** RECORD EXCERPTS follows **
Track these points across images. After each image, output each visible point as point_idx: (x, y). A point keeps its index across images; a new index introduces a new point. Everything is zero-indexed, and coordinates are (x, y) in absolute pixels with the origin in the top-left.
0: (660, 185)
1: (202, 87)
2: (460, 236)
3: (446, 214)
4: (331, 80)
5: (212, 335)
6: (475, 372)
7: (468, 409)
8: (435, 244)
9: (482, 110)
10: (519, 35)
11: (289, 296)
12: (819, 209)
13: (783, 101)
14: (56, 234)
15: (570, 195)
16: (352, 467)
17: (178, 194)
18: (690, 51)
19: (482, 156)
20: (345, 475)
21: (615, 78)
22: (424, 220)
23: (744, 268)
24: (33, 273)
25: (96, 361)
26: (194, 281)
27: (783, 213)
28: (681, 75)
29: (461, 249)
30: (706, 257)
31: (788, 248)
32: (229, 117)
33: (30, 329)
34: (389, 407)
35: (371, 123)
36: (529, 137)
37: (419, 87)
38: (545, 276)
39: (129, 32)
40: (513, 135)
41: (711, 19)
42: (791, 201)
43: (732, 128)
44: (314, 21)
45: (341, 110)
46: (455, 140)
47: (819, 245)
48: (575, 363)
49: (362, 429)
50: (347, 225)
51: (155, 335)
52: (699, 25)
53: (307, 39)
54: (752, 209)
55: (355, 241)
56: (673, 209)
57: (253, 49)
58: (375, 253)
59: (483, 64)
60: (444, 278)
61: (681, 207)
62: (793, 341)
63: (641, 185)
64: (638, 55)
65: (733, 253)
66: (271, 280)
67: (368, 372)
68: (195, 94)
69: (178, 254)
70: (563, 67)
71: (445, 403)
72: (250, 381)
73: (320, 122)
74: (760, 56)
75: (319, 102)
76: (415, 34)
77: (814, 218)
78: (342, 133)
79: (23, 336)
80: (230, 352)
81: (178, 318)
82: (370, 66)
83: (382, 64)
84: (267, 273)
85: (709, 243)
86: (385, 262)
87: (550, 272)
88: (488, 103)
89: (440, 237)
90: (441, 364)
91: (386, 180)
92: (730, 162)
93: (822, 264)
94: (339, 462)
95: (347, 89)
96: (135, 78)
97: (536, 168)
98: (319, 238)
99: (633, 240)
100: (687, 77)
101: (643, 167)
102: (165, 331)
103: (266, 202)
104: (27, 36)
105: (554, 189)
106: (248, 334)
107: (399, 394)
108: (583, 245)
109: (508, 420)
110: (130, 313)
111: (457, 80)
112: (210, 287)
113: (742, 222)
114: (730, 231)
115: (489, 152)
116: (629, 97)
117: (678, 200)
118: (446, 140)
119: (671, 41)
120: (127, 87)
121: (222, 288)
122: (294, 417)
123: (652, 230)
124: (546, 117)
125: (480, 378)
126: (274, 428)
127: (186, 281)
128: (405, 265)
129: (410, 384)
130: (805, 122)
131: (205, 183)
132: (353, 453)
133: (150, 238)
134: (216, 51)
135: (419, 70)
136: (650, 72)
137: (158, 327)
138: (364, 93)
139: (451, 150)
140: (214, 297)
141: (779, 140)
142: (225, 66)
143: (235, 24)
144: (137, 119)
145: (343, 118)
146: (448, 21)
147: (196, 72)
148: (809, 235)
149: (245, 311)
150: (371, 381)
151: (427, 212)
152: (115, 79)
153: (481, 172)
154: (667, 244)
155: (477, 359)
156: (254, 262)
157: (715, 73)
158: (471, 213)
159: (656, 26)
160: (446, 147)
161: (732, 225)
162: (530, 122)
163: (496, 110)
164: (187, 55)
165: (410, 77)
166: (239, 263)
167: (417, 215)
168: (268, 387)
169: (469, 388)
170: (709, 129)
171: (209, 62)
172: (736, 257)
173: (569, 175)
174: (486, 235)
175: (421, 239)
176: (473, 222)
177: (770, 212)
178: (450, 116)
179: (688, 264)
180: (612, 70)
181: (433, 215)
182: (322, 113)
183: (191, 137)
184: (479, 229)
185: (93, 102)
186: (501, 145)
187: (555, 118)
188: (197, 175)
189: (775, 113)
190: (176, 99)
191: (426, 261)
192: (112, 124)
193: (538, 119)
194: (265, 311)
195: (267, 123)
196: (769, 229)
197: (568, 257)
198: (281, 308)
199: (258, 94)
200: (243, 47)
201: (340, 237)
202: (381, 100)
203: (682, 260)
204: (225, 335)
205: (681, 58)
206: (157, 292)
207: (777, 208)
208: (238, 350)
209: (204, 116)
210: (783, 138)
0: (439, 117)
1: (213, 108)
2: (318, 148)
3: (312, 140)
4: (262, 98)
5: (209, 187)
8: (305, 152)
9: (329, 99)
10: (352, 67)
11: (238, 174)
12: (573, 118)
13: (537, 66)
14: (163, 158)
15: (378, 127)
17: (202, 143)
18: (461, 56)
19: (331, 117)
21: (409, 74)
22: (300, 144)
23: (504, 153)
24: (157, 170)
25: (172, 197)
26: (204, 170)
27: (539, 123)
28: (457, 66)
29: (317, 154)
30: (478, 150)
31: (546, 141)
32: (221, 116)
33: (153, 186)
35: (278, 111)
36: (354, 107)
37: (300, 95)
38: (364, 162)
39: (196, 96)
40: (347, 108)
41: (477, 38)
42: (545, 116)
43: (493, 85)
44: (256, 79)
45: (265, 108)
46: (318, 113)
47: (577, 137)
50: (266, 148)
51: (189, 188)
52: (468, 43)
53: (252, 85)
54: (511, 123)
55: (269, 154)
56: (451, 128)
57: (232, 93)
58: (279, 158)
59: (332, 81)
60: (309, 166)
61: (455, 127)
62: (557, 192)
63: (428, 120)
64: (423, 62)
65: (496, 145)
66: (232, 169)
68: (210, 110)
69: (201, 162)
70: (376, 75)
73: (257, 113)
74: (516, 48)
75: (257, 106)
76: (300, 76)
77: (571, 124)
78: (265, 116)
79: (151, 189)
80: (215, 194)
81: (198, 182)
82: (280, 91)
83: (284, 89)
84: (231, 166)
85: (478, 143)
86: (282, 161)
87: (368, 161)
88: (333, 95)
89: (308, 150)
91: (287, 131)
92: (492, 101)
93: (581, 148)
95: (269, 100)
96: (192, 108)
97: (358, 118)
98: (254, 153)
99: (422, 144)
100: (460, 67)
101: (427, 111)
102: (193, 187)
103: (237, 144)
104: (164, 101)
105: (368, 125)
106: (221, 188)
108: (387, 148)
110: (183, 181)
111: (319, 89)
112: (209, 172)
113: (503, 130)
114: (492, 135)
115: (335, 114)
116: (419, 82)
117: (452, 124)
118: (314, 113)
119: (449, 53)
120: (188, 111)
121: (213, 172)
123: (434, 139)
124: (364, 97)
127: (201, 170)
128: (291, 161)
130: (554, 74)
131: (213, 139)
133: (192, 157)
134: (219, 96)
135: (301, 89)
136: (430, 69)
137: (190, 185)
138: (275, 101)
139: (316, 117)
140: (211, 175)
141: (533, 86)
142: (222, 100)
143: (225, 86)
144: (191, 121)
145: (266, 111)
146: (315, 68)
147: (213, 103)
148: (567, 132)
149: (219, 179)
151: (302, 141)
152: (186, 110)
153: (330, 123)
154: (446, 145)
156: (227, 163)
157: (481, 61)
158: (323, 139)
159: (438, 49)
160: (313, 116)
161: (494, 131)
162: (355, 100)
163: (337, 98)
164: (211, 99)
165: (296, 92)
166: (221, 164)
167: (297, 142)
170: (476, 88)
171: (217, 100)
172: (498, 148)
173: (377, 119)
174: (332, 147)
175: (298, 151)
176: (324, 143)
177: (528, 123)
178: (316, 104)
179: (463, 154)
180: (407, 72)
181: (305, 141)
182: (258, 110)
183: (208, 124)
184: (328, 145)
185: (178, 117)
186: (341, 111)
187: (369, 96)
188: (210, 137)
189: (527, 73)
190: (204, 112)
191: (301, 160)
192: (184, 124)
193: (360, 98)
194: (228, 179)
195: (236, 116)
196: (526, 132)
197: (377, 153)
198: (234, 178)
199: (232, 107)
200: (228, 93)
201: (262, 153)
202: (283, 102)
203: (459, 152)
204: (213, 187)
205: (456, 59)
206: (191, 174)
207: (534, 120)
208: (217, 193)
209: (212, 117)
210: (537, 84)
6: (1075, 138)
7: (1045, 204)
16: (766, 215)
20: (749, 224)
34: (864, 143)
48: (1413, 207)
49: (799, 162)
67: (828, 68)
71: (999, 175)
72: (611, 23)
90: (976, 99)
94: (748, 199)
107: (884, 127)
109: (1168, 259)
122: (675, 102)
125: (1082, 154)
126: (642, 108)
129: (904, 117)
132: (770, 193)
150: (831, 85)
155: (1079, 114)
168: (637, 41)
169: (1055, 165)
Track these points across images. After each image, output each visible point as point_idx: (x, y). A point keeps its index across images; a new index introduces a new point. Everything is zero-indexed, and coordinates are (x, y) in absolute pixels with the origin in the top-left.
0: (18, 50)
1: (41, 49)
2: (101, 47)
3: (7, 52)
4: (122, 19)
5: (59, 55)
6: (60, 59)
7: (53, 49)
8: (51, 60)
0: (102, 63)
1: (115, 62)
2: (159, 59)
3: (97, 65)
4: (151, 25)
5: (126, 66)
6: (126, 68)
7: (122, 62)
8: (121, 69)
** End of RECORD EXCERPTS **
BRIEF:
Please transcribe the records exactly from their first line through the line holding "24: (33, 273)", and leave out all others.

RESULT:
Track these points across images. After each image, output each visible point as point_idx: (x, y). A point keeps its index across images; a new index introduces a new point. Everything is zero-indexed, and coordinates are (x, y) in absolute pixels with the origin in the top-left.
0: (660, 185)
1: (202, 87)
2: (460, 236)
3: (446, 214)
4: (331, 80)
5: (212, 335)
6: (475, 372)
7: (468, 409)
8: (435, 244)
9: (482, 110)
10: (519, 35)
11: (289, 296)
12: (819, 209)
13: (783, 101)
14: (56, 234)
15: (570, 195)
16: (352, 467)
17: (178, 194)
18: (690, 51)
19: (482, 156)
20: (345, 475)
21: (615, 78)
22: (424, 220)
23: (744, 268)
24: (33, 273)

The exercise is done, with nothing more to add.